USB port – although it requires an OTG cable to convert the microUSB port to a full size USB 2.0 port, it allows for accessing files in USB flash drives, and even outputs enough power to be able to run external portable drives (something which is not possible on its nearest rival, the Dell Venue Pro 8)
Build quality – maybe I’ve been spoilt by products such as the iPad mini and the current Nexus 7 (which hovers around the same price range), but the Toshiba just doesn’t look and feel as well put together, with uneven gaps in the seams between the plastic silver plastic trim around the screen and the plastic silver back, and noticeable creaking of the device when I pick it up. If you want to compare like for like, the identically spec’d and priced Dell Venue Pro 8 feels a lot more solid, using better feeling materials, and more in line with the other competing tablets in its price range.
|Above: Uneven seam between plastic frame around screen and rest of chassis (red arrow)|
Windows Key only works in portrait – The location of the capacitive Windows key on the bezel is on one of the shorter sides, and along with the orientation of it and the Toshiba branding implies that the tablet is intended to be used primarily in portrait mode. Indeed, if you did use the tablet in landscape, your thumb inevitably rests near/on the Win key, so in that way it makes sense that Toshiba would disable the key in that orientation. Unfortunately, the tablet seems to be inconsistent in when it disables this key, which makes it feel more like the key is broken. It’s almost as if the win key uses a different accelerometer to the OS, or perhaps has a lower threshold for determining when the tablet is in portrait/landscape. I’m hoping this can be resolved by a software update, or at the very least, provide the option to always have the win key permanently on or off.
Charges via same microUSB port as for USB input – This is probably not that much of an issue for the main use case for this device (ie as a standalone tablet), but if one were to “dock” the device to a screen and an external keyboard and mouse, then you wouldn’t be able to do that AND keep the device powered.
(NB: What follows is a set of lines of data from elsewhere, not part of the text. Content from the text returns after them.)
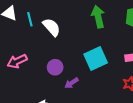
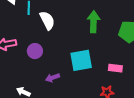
purple circle: (55, 67) -> (35, 51), moved

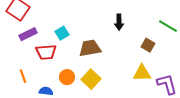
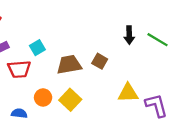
black arrow: (119, 22) -> (129, 35), moved
brown square: (148, 45) -> (100, 61), moved

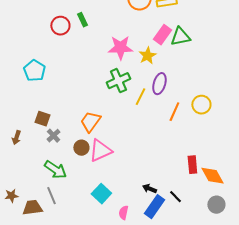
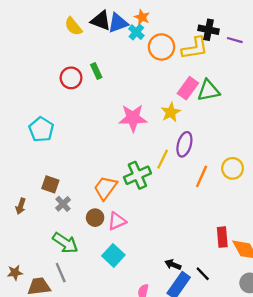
pink star: (120, 48) -> (133, 118), moved
green cross: (118, 81) -> (137, 175), moved
pink triangle: (100, 151) -> (117, 221), size x0.7
cyan square: (101, 194) -> (113, 255), moved

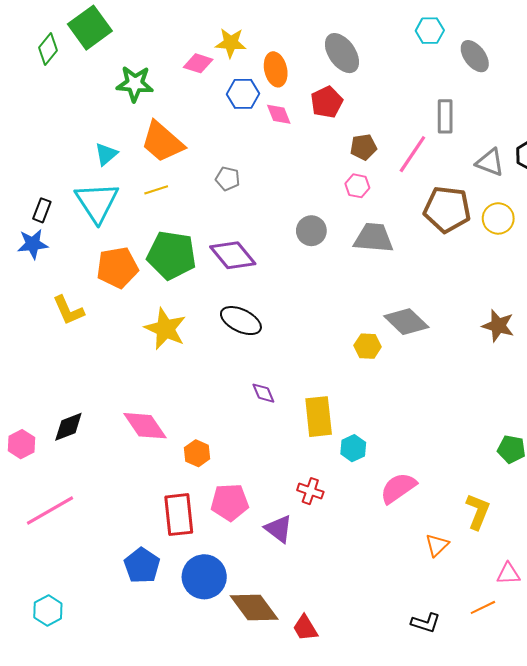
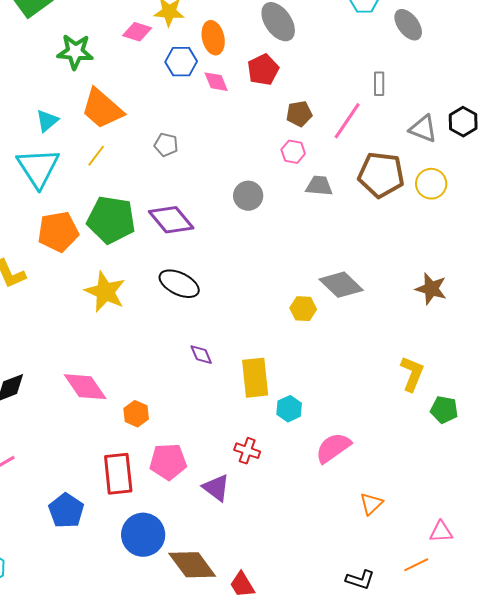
gray rectangle: (445, 116) -> (379, 84), size x0.7
yellow line: (156, 190) -> (96, 156), turned -35
gray trapezoid: (374, 238) -> (319, 186), moved, size x0.7
yellow L-shape: (478, 511) -> (412, 374), moved
blue pentagon: (142, 566) -> (66, 511), moved

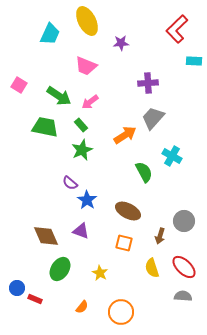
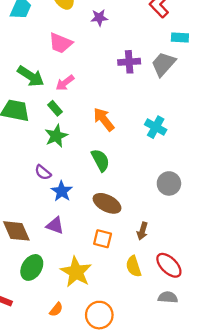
gray trapezoid: (153, 118) -> (163, 64), moved
orange arrow: (125, 135) -> (104, 119), turned -95
cyan cross: (172, 156) -> (156, 127), moved
green semicircle: (144, 172) -> (100, 160), moved
gray circle: (184, 221) -> (169, 183), moved
yellow star: (100, 273) -> (76, 272), size x1.8

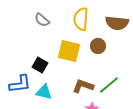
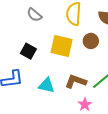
black square: (40, 65) -> (28, 51), moved
cyan triangle: (44, 92) -> (46, 85), moved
Again, the solid battery life promised by Toshiba and the power efficient next gen atom processor possibly makes this issue moot, but it is something to think about.
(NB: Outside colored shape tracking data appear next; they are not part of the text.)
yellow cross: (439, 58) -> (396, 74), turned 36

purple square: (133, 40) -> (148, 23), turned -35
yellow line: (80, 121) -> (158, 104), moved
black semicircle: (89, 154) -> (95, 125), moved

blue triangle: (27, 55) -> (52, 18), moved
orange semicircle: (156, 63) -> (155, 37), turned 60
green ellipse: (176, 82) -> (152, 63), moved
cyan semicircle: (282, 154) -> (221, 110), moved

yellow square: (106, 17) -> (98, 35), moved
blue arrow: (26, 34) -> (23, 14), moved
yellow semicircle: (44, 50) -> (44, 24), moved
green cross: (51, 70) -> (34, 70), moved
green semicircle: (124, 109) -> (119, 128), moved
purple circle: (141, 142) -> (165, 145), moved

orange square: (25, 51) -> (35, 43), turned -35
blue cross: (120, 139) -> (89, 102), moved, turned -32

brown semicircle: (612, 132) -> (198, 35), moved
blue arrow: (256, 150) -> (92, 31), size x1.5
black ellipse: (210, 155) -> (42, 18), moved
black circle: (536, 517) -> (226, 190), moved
Speaker is a bit weak – Two speaker holes are present on the “bottom” (in portrait mode), and are adequate for watching YouTube videos in a quiet room, but struggle with distortion at higher volumes when you want to be able to watch videos while having the tablet on a stand.
Key Win 8.1 feature doesn’t work in portrait – what I mean by that is that the killer feature of Win 8 (multi-screen multitasking) is disabled in portrait mode. Furthermore, if you switch to landscape mode, snap two screens/apps together and switch to portrait mode, the screen simply refuses to reorient – which caused me to check more than once that I haven’t accidentally engaged the orientation lock. Now I’m no UI expert, but not having a visual queue to tell me that the tablet has acknowledged but actively ignoring the request to reorient the screen just makes me think that something is wrong.
Overall, I’m actually quite happy with the Encore despite the bad points I’ve mentioned. For the price, you certainly get a lot of bang for your buck, since you are getting a full computer for $400, along with a full copy of MS Office 2013 (home and student) and with performance and battery life far superior to the netbooks of old.